How do you look at special situation fund? Is it a good asset from a distressed player or a distressed asset only?
It’s a good asset from a distressed player, as you rightly said. For instance, we have made an investment in a foundry company. The promoter was good, the asset was good, but the funding structure was completely wrong. The company tried to expand through short-term working capital and it’s basically fund diverted to long-term projects. But financial crunch hit the company hard and they found themselves totally on the wrong side of the business cycle because no long-term funding commitments had been made.
LPs today increasingly show preference towards non-captive funds. How have you leveraged the Tata brand for fund-raising?
We are on track to raise $1 billion by December this year. And we did the first close at $800 million on March 31 this year. Out of the $800 million, only 12 per cent of the commitment has come from the Tata Group and the remaining 88 per cent from LPs – both domestic and international. Out of $800 million, $220 million came from domestic investors and the remaining $580 million came from international investors. It well reflects their confidence in the Tata Group private equity business.
How much have you invested till date?
Till now, we have invested $150 million across six companies.
The valuations are on the higher side now. How are you reading the current private equity deal-making environment?
Generally speaking, this is true. But we are trying to source many of these deals through the Tata operating companies. So fortunately, we get access to these deals much before the investment banks come into the picture.
You recently invested into a Tata group company – Tata Technologies. This is reportedly a conflict of interests and there have been reports which state that shares have been issued at a lower price to benefit the promoter group. If such situations arise, where do you exactly draw the line?
Let me clarify the point. When Tata Technologies decided to raise money from private equity, it invited bids from many private equity players. And Tata Capital was not the only PE firm which was in the race. Many other reputed international PE firms were also in contention. Therefore, the company invited bids from all these players and the same information was shared with all prospective investors.

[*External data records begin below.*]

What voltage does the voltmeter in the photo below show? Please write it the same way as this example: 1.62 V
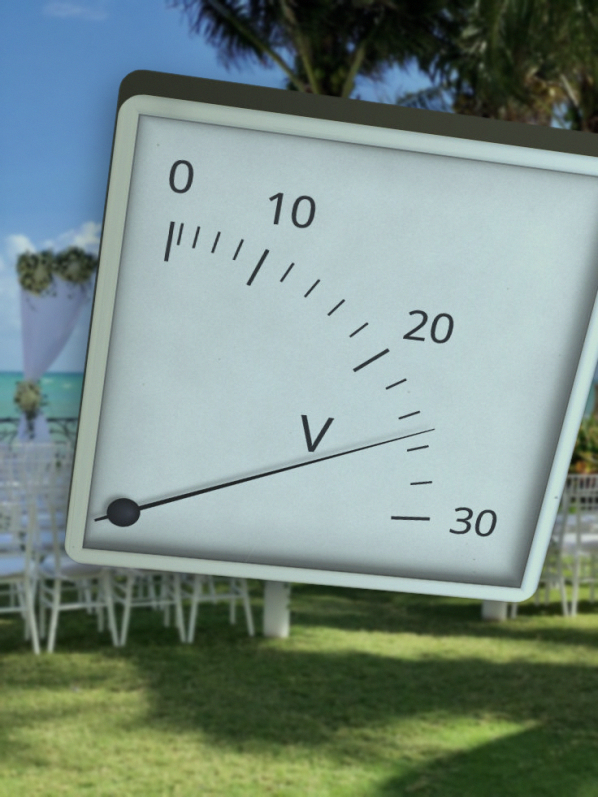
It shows 25 V
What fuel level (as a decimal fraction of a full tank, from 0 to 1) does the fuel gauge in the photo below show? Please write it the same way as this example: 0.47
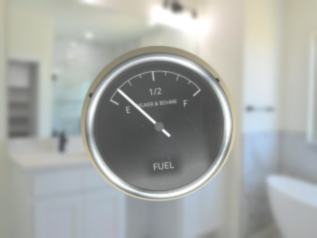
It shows 0.125
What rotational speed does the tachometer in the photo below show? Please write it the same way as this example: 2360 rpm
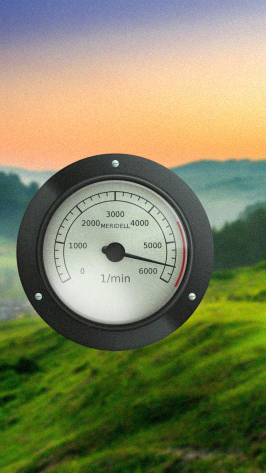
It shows 5600 rpm
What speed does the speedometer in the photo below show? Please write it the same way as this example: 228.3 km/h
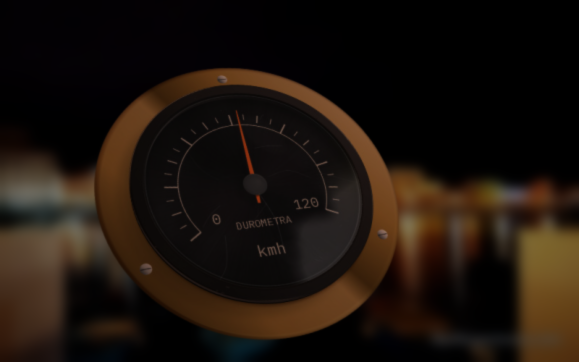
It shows 62.5 km/h
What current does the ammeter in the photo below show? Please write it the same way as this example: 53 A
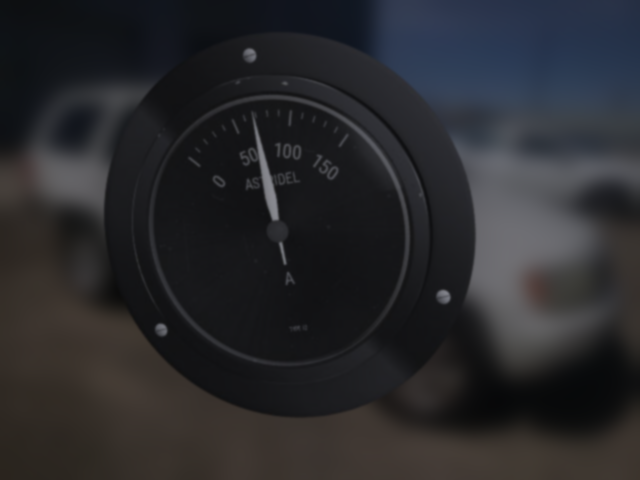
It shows 70 A
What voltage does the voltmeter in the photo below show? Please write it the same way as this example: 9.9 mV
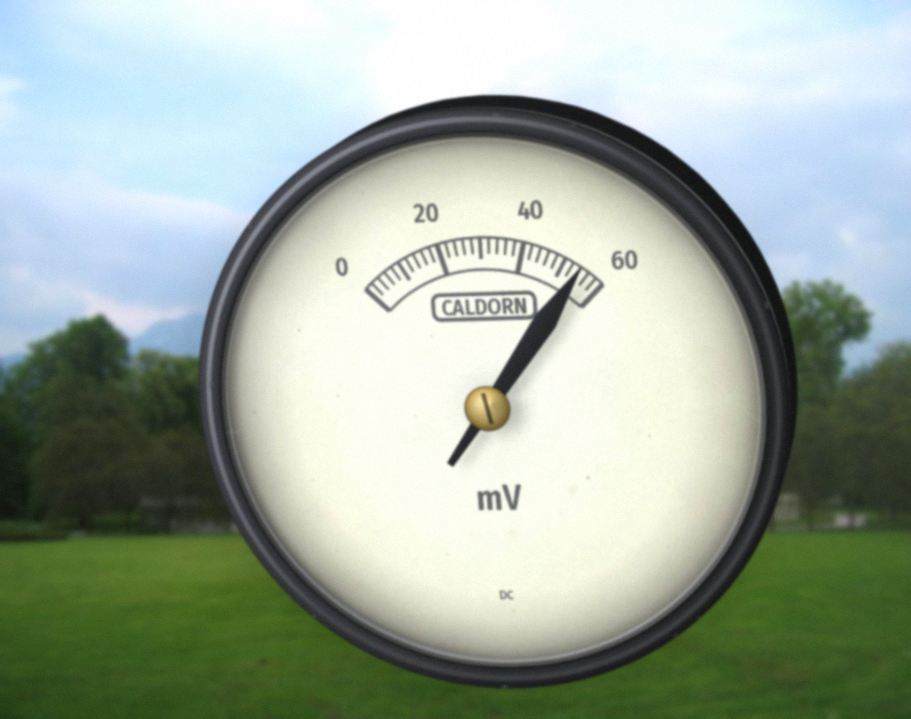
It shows 54 mV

But the bids made by the five investors were way below the offer made by Tata Capital.
So, the company looked at the proposals from the five different players plus the one presented by Tata Capital’s Private Equity arm. And our pricing was much higher than what was offered by the other players. I must tell you that the entire procedure including the due diligence, evaluation, inviting the bids and the actual investment took almost a year, and nothing was done behind closed doors.
Whenever we see a situation where there can be a conflict of interests, we place all the investment decisions before a separate conflict committee which has no representation from anybody from the Tata group. The decision of the conflict committee is binding on the private equity fund team. In this case, the valuation which was offered to Tata Technologies was approved by the conflict committee.